©copyright by veronicaalkmimfranca
CATA - CLIMATE CHANGE AND WASTE PICKERS
In light of the impacts of climate change in urban areas, waste pickers, especially female collectors, have not only been suffering from the impacts of extreme weather events, but also leading the fights for climate justice and recognition of their environmental role.
CATA is a collaboration between the visual arts, sociology and popular education through the international network WIEGO (Women in Informal Employment: Globalizing and Organizing),and Sheffield University, and the visual artist/photographer VERÔNICA ALKMIM FRANÇA, who has been developing visual art with different groups on topics related to environmental sustainability. This collaboration allows for rich exchanges, therefore, bringing complementary languages closer together. On the one hand, WIEGO researches, supports and monitors the daily activity of the waste pickers, who collect and resignify the waste we produce. On the other hand, these complementary languages were sensitively captured by VERÔNICA ALKMIM FRANÇA.

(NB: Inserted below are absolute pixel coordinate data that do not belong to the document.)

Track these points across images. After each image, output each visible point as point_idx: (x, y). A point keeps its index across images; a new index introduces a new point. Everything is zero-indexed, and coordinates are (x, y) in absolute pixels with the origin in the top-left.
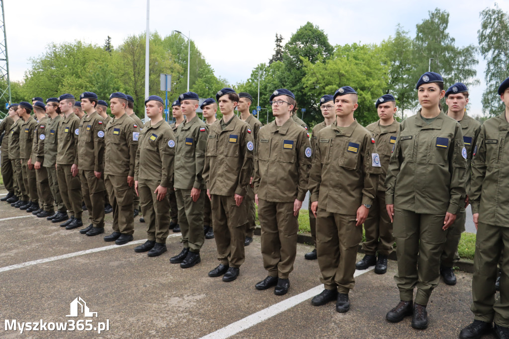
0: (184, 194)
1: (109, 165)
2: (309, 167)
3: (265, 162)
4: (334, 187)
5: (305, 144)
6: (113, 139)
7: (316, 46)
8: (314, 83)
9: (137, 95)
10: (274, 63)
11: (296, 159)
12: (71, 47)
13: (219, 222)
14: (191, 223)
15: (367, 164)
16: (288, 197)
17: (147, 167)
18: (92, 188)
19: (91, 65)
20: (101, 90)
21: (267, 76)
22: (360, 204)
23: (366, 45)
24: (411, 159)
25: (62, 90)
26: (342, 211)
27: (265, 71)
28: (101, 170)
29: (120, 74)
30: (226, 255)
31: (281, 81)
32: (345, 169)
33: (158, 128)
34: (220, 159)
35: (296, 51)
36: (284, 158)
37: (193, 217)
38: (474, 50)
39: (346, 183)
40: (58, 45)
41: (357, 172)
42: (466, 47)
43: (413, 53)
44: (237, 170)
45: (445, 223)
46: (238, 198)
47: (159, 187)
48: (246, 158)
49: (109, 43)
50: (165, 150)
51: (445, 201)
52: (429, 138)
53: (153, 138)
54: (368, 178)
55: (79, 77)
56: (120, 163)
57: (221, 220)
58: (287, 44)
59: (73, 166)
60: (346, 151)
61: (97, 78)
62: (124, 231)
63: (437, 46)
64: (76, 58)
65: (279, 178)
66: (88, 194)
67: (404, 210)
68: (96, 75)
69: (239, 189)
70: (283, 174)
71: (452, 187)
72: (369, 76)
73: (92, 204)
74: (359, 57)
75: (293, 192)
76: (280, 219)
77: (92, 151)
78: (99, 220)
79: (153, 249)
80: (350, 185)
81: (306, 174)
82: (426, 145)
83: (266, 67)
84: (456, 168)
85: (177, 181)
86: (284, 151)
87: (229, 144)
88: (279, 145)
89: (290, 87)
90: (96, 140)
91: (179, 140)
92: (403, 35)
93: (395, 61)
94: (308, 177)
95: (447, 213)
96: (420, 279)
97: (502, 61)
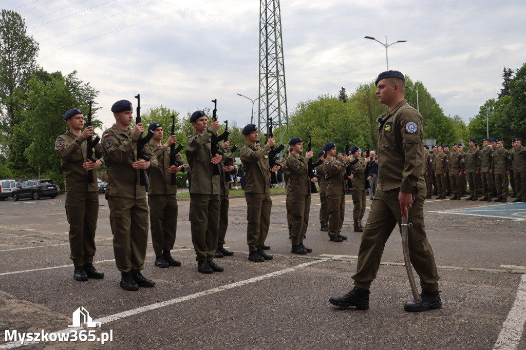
5: (446, 159)
9: (373, 140)
10: (504, 97)
11: (444, 163)
12: (315, 104)
16: (442, 173)
19: (333, 117)
22: (459, 172)
27: (495, 106)
29: (358, 122)
32: (455, 163)
36: (441, 163)
40: (306, 103)
49: (343, 94)
55: (324, 128)
61: (339, 128)
64: (320, 112)
68: (338, 125)
70: (440, 167)
71: (477, 165)
75: (444, 171)
81: (447, 166)
83: (495, 102)
84: (478, 160)
88: (439, 160)
95: (477, 171)
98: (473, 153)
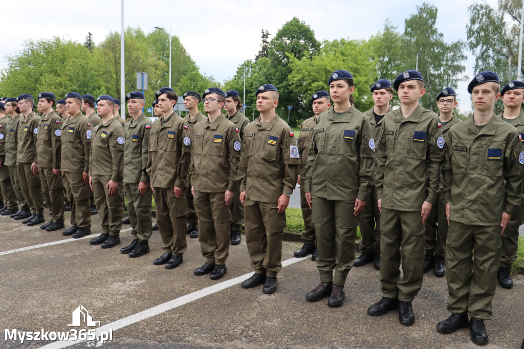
0: (132, 188)
1: (65, 163)
2: (238, 159)
3: (198, 156)
4: (257, 177)
5: (234, 139)
6: (68, 138)
7: (302, 41)
8: (300, 80)
10: (261, 58)
11: (226, 153)
12: (49, 44)
13: (162, 213)
14: (139, 215)
15: (285, 156)
16: (219, 188)
17: (99, 163)
18: (50, 185)
19: (71, 63)
20: (81, 89)
21: (253, 73)
22: (281, 193)
23: (354, 41)
24: (322, 150)
25: (40, 89)
26: (264, 200)
27: (252, 67)
28: (58, 167)
29: (101, 72)
30: (170, 244)
31: (267, 78)
32: (265, 160)
33: (108, 126)
34: (160, 154)
35: (283, 47)
36: (214, 152)
37: (141, 209)
38: (463, 46)
39: (267, 173)
40: (36, 42)
41: (278, 163)
42: (454, 42)
43: (402, 48)
44: (175, 164)
45: (355, 209)
46: (177, 190)
47: (111, 182)
48: (183, 153)
49: (89, 40)
50: (115, 147)
51: (354, 188)
52: (338, 130)
53: (104, 136)
54: (287, 168)
55: (59, 75)
56: (75, 160)
57: (163, 211)
58: (273, 39)
59: (33, 164)
60: (266, 144)
61: (77, 76)
62: (81, 225)
63: (425, 42)
64: (54, 55)
65: (210, 170)
66: (47, 190)
67: (319, 197)
68: (75, 73)
69: (177, 182)
70: (213, 166)
71: (360, 175)
72: (356, 72)
73: (51, 200)
74: (346, 53)
75: (223, 183)
76: (214, 208)
77: (50, 149)
78: (59, 215)
79: (106, 241)
80: (270, 175)
81: (235, 166)
82: (335, 137)
83: (252, 63)
84: (364, 158)
85: (126, 176)
86: (214, 145)
87: (167, 140)
88: (210, 140)
89: (277, 84)
90: (53, 139)
91: (127, 137)
92: (392, 30)
93: (384, 57)
94: (237, 169)
95: (357, 200)
96: (337, 262)
97: (490, 56)
98: (351, 127)
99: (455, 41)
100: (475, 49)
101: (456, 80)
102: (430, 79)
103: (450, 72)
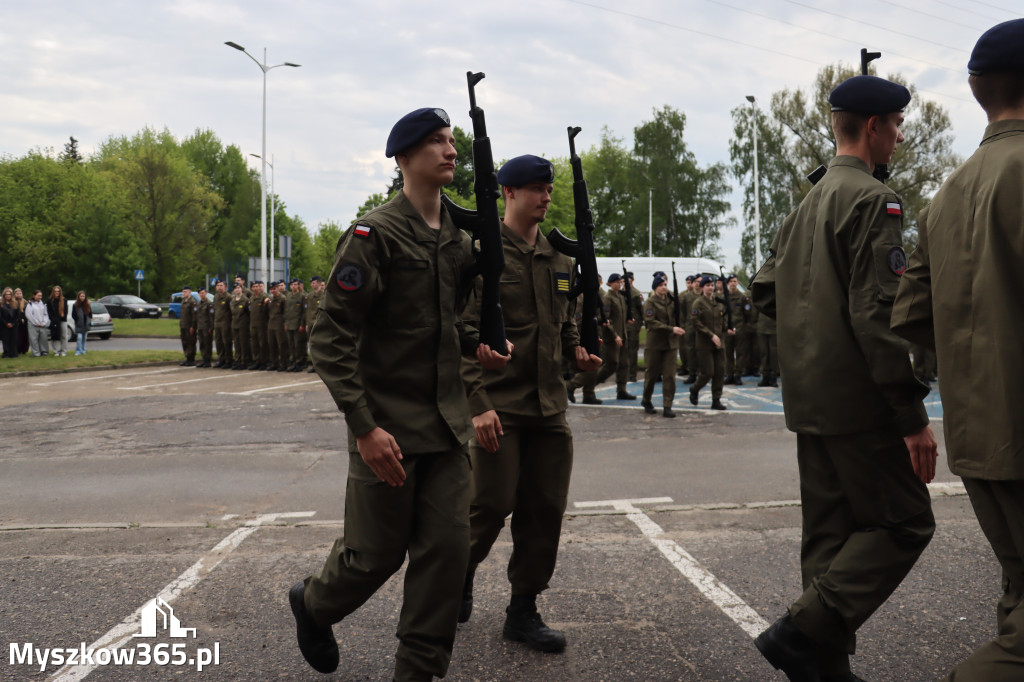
7: (469, 168)
20: (95, 245)
25: (16, 246)
29: (120, 216)
38: (725, 171)
42: (712, 166)
43: (630, 174)
49: (73, 152)
55: (47, 222)
61: (85, 223)
64: (36, 186)
68: (84, 219)
92: (614, 145)
93: (602, 189)
97: (765, 188)
99: (713, 164)
100: (743, 176)
101: (716, 225)
102: (676, 223)
103: (707, 213)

The need for WIEGO research on climate change emerged in discussions with the BONITAS gender group. The research sought to identify how waste pickers experience, face, reinvent and resist the impacts of one of humanity's greatest challenges – climate change.
During the CATA project, the waste pickers participated in an image workshop using the
Cyanotype technique in which recyclable waste became raw material for a new experimentation and immersion, whereby the female waste pickers were protagonists in the act of revealing their
own daily lives.
CATA is an instance for reflection and awareness about climate change and the role of female waste pickers in environmental preservation.